## Task directions
Of the records that follow, copy only the lines from the line containing "Pose unit: median" to the line containing "Here, each photo", both included, exactly as written.

## Records to process
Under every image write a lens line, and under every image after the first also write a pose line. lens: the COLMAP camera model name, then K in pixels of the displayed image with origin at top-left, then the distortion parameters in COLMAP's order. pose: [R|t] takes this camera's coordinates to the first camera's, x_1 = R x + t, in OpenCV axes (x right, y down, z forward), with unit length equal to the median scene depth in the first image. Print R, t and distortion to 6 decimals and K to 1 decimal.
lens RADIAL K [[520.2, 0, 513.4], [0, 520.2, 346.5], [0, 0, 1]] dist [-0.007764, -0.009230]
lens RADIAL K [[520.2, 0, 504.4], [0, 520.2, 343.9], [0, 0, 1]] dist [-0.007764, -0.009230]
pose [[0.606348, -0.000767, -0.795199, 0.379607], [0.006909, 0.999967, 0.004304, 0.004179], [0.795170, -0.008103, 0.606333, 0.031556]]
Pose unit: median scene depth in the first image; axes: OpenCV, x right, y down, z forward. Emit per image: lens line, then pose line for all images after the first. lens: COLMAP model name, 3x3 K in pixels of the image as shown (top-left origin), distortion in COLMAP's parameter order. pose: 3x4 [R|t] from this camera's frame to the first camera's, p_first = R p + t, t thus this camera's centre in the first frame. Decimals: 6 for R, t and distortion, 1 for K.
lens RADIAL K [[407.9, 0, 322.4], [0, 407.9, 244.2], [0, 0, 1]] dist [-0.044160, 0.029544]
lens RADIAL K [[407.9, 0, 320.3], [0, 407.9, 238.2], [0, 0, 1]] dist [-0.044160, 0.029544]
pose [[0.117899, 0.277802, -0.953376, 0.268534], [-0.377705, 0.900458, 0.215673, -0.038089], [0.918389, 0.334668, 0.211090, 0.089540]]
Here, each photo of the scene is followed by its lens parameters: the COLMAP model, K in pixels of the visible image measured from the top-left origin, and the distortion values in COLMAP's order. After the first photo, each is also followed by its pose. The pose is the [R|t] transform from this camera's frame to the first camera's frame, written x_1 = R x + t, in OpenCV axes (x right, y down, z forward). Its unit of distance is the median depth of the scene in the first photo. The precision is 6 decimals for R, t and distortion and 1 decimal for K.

* * *

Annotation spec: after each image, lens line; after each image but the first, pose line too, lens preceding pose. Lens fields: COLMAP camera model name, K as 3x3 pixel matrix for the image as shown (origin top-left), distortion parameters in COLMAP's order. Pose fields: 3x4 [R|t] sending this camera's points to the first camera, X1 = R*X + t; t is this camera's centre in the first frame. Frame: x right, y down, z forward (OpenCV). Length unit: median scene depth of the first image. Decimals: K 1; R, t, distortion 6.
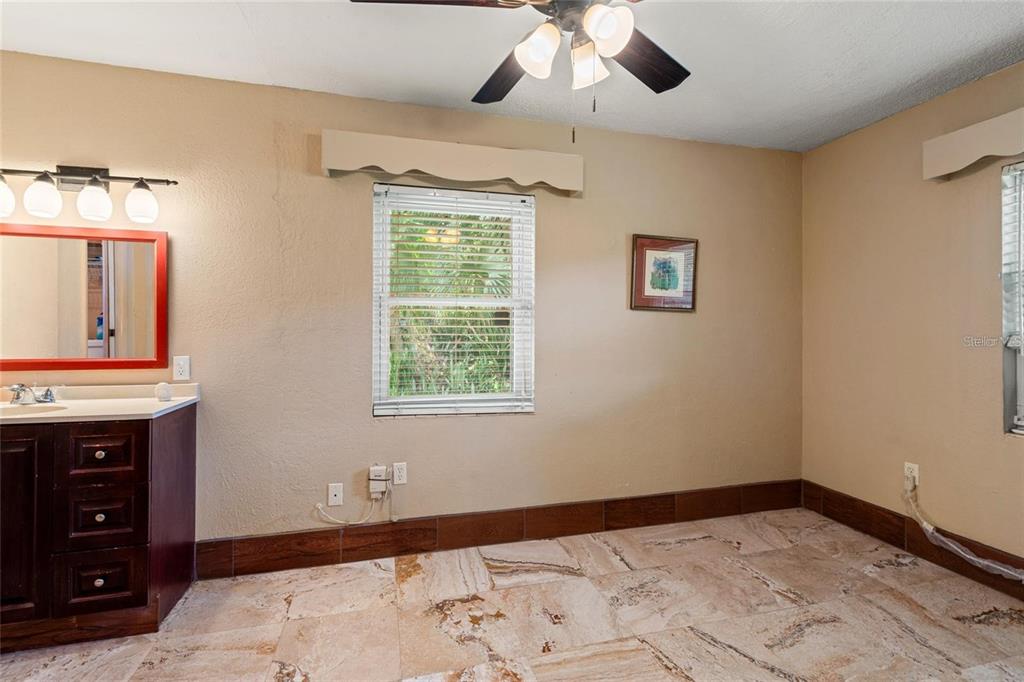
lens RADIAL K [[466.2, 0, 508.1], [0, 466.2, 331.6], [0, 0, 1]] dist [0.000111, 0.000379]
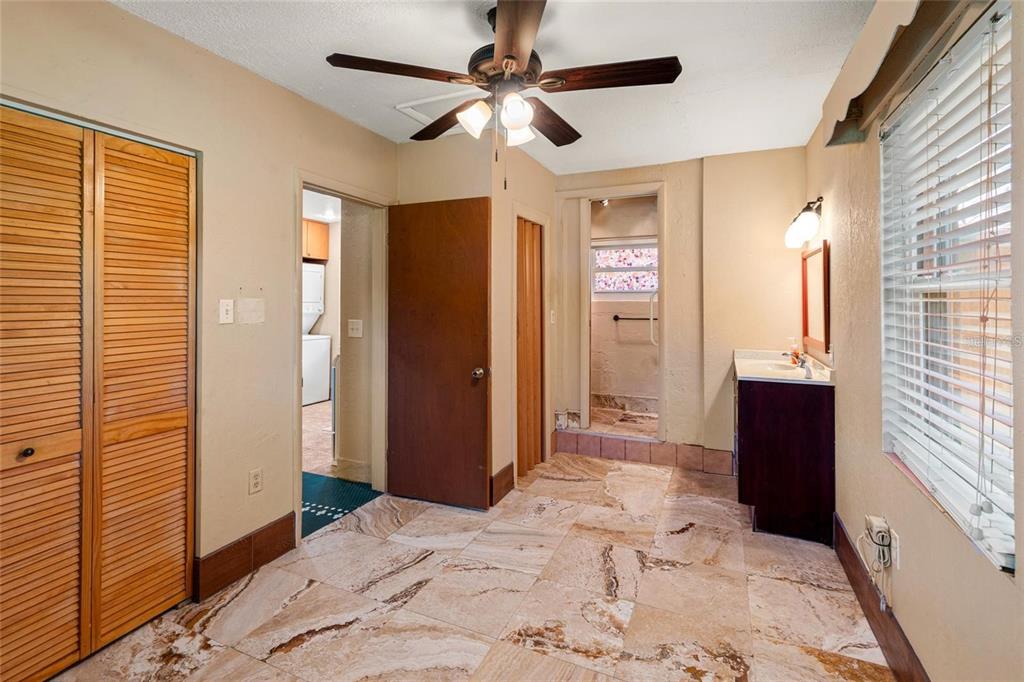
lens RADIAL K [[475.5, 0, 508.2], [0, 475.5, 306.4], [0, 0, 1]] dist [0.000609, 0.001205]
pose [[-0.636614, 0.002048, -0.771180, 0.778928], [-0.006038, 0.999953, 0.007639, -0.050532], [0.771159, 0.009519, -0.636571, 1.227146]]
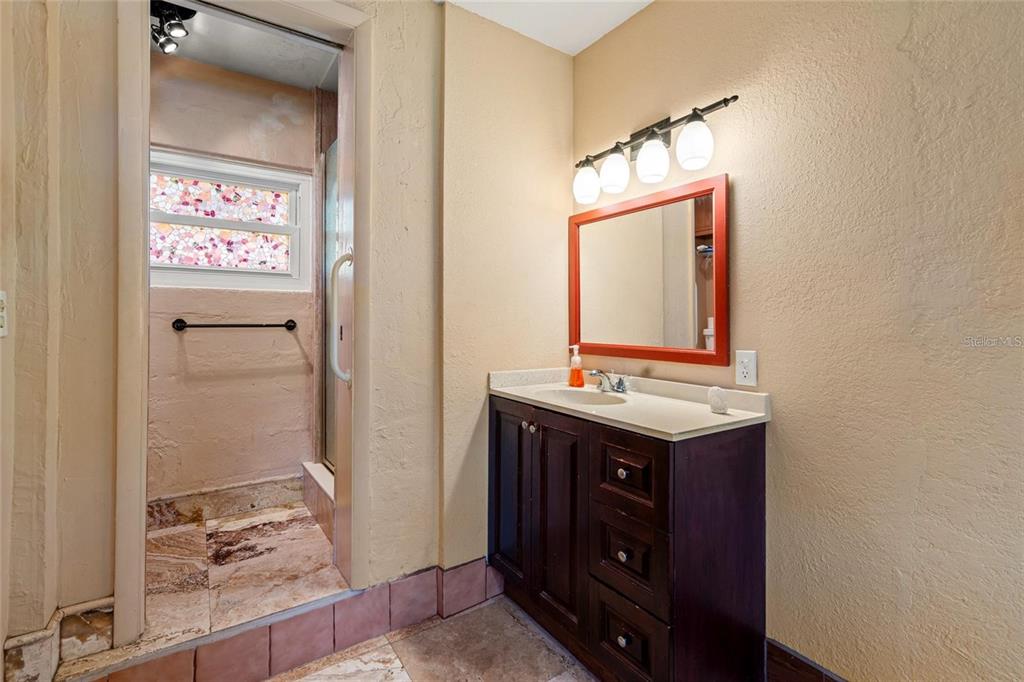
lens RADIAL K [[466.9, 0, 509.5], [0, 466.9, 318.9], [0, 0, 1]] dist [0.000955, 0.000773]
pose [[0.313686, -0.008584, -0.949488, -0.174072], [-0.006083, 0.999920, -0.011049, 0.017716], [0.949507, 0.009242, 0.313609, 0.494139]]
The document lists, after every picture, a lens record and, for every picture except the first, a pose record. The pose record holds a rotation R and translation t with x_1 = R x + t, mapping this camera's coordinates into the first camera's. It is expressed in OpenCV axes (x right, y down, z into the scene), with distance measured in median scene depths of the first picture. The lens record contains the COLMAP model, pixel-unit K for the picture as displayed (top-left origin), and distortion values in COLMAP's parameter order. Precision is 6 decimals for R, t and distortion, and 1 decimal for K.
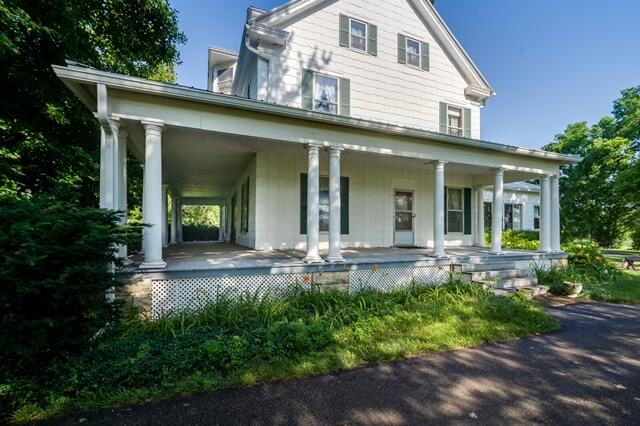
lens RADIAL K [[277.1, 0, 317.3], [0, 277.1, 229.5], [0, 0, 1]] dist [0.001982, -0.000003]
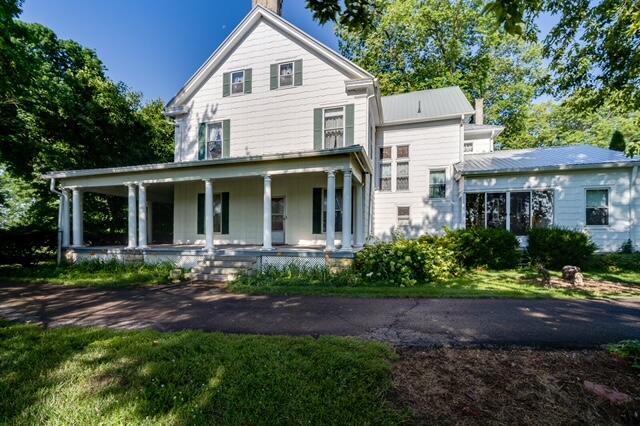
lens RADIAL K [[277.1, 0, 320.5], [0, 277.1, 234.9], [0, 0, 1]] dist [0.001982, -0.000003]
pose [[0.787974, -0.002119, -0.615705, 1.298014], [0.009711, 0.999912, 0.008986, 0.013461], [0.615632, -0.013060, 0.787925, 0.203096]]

## Expected answer
Pose unit: median scene depth in the first image; axes: OpenCV, x right, y down, z forward. Emit per image: lens line, then pose line for all images after the first. lens: COLMAP model name, 3x3 K in pixels of the image as shown (top-left origin), distortion in COLMAP's parameter order. pose: 3x4 [R|t] from this camera's frame to the first camera's, p_first = R p + t, t thus this camera's centre in the first frame. Decimals: 6 for R, t and distortion, 1 for K.
lens RADIAL K [[407.9, 0, 322.4], [0, 407.9, 244.2], [0, 0, 1]] dist [-0.044160, 0.029544]
lens RADIAL K [[407.9, 0, 320.3], [0, 407.9, 238.2], [0, 0, 1]] dist [-0.044160, 0.029544]
pose [[0.117899, 0.277802, -0.953376, 0.268534], [-0.377705, 0.900458, 0.215673, -0.038089], [0.918389, 0.334668, 0.211090, 0.089540]]
Here, each photo of the scene is followed by its lens parameters: the COLMAP model, K in pixels of the visible image measured from the top-left origin, and the distortion values in COLMAP's order. After the first photo, each is also followed by its pose. The pose is the [R|t] transform from this camera's frame to the first camera's frame, written x_1 = R x + t, in OpenCV axes (x right, y down, z forward). Its unit of distance is the median depth of the scene in the first photo. The precision is 6 decimals for R, t and distortion and 1 decimal for K.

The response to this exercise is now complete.